Every line of the material must be restated exactly, though not its pictures.

▶ _DATA SUPPLIED_:
====
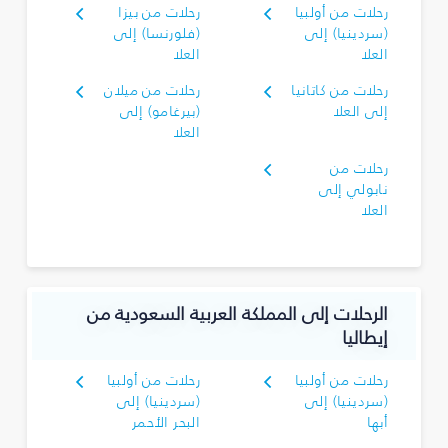
رحلات من أولبيا
رحلات من بيزا
(سردينيا) إلى
(فلورنسا) إلى
العلا
العلا
رحلات من كاتانيا
رحلات من ميلان
إلى العلا
(بيرغامو) إلى
العلا
رحلات من
نابولي إلى
العلا
الرحلات إلى المملكة العربية السعودية من
إيطاليا
رحلات من أولبيا
رحلات من أولبيا
(سردينيا) إلى
(سردينيا) إلى
أبها
البحر الأحمر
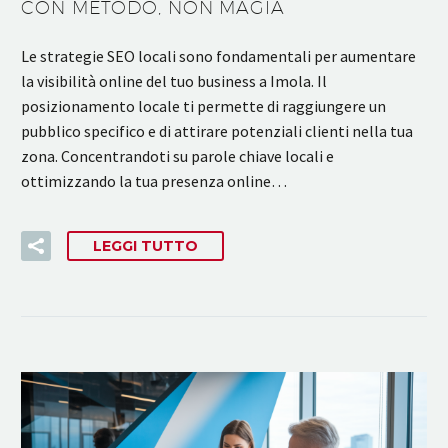
CON METODO, NON MAGIA
Le strategie SEO locali sono fondamentali per aumentare
la visibilità online del tuo business a Imola. Il
posizionamento locale ti permette di raggiungere un
pubblico specifico e di attirare potenziali clienti nella tua
zona. Concentrandoti su parole chiave locali e
ottimizzando la tua presenza online…
LEGGI TUTTO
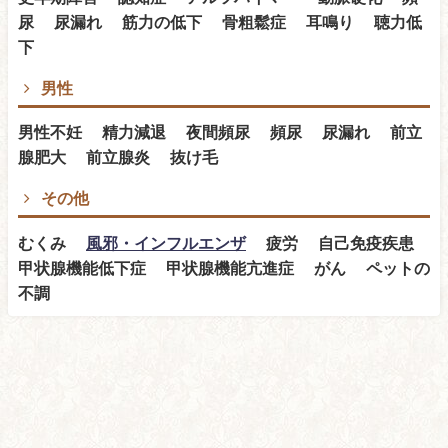
尿 尿漏れ 筋力の低下 骨粗鬆症 耳鳴り 聴力低
下
男性
男性不妊 精力減退 夜間頻尿 頻尿 尿漏れ 前立
腺肥大 前立腺炎 抜け毛
その他
むくみ
風邪・インフルエンザ
疲労 自己免疫疾患
甲状腺機能低下症 甲状腺機能亢進症 がん ペットの
不調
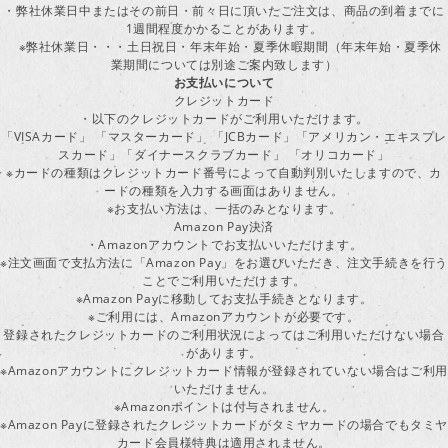
・弊社休業日中またはその前日・前々日に頂いたご注文は、商品の到着までに
1週間程度かかることがあります。
※弊社休業日・・・土日祝日・年末年始・夏季休暇期間（年末年始・夏季休
業期間については別途ご案内致します）
お支払いについて
クレジットカード
・以下のクレジットカードがご利用いただけます。
「VISAカード」 「マスターカード」 「JCBカード」「アメリカン・エキスプレ
スカード」「ダイナースクラブカード」 「オリコカード」
※カードの種類はクレジットカード番号によって自動判別いたしますので、カ
ードの種類を入力する画面はありません。
※お支払い方法は、一括のみとなります。
Amazon Pay決済
・Amazonアカウントでお支払いいただけます。
※注文画面で支払方法に「Amazon Pay」をお選びいただき、注文手続きを行
ことでご利用いただけます。
※Amazon Payに移動してお支払手続きとなります。
※ご利用には、Amazonアカウントが必要です。
登録されたクレジットカードのご利用状況によってはご利用いただけない場合
があります。
※Amazonアカウントにクレジットカード情報が登録されていない場合はご利用
いただけません。
※Amazonポイントは付与されません。
※Amazon Payに登録されたクレジットカードがタミヤカードの場合でもタミヤ
カード会員様特典は適用されません。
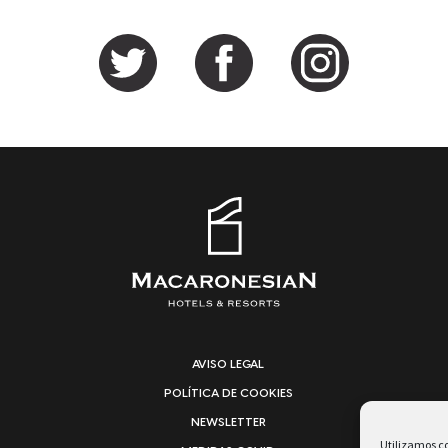
AVISO LEGAL
POLÍTICA DE COOKIES
NEWSLETTER
Utilizamos co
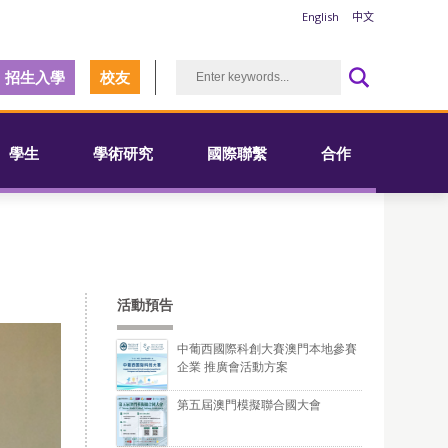
English
中文
招生入學
校友
學生
學術研究
國際聯繫
合作
活動預告
中葡西國際科創大賽澳門本地參賽
企業 推廣會活動方案
第五屆澳門模擬聯合國大會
====
▶ _EXPECTED OUTPUT_:
رحلات من أولبيا
رحلات من بيزا
(سردينيا) إلى
(فلورنسا) إلى
العلا
العلا
رحلات من كاتانيا
رحلات من ميلان
إلى العلا
(بيرغامو) إلى
العلا
رحلات من
نابولي إلى
العلا
الرحلات إلى المملكة العربية السعودية من
إيطاليا
رحلات من أولبيا
رحلات من أولبيا
(سردينيا) إلى
(سردينيا) إلى
أبها
البحر الأحمر
CON METODO, NON MAGIA
Le strategie SEO locali sono fondamentali per aumentare
la visibilità online del tuo business a Imola. Il
posizionamento locale ti permette di raggiungere un
pubblico specifico e di attirare potenziali clienti nella tua
zona. Concentrandoti su parole chiave locali e
ottimizzando la tua presenza online…
LEGGI TUTTO
尿 尿漏れ 筋力の低下 骨粗鬆症 耳鳴り 聴力低
下
男性
男性不妊 精力減退 夜間頻尿 頻尿 尿漏れ 前立
腺肥大 前立腺炎 抜け毛
その他
むくみ
風邪・インフルエンザ
疲労 自己免疫疾患
甲状腺機能低下症 甲状腺機能亢進症 がん ペットの
不調
・弊社休業日中またはその前日・前々日に頂いたご注文は、商品の到着までに
1週間程度かかることがあります。
※弊社休業日・・・土日祝日・年末年始・夏季休暇期間（年末年始・夏季休
業期間については別途ご案内致します）
お支払いについて
クレジットカード
・以下のクレジットカードがご利用いただけます。
「VISAカード」 「マスターカード」 「JCBカード」「アメリカン・エキスプレ
スカード」「ダイナースクラブカード」 「オリコカード」
※カードの種類はクレジットカード番号によって自動判別いたしますので、カ
ードの種類を入力する画面はありません。
※お支払い方法は、一括のみとなります。
Amazon Pay決済
・Amazonアカウントでお支払いいただけます。
※注文画面で支払方法に「Amazon Pay」をお選びいただき、注文手続きを行
ことでご利用いただけます。
※Amazon Payに移動してお支払手続きとなります。
※ご利用には、Amazonアカウントが必要です。
登録されたクレジットカードのご利用状況によってはご利用いただけない場合
があります。
※Amazonアカウントにクレジットカード情報が登録されていない場合はご利用
いただけません。
※Amazonポイントは付与されません。
※Amazon Payに登録されたクレジットカードがタミヤカードの場合でもタミヤ
カード会員様特典は適用されません。
AVISO LEGAL
POLÍTICA DE COOKIES
NEWSLETTER
Utilizamos co
English
中文
招生入學
校友
學生
學術研究
國際聯繫
合作
活動預告
中葡西國際科創大賽澳門本地參賽
企業 推廣會活動方案
第五屆澳門模擬聯合國大會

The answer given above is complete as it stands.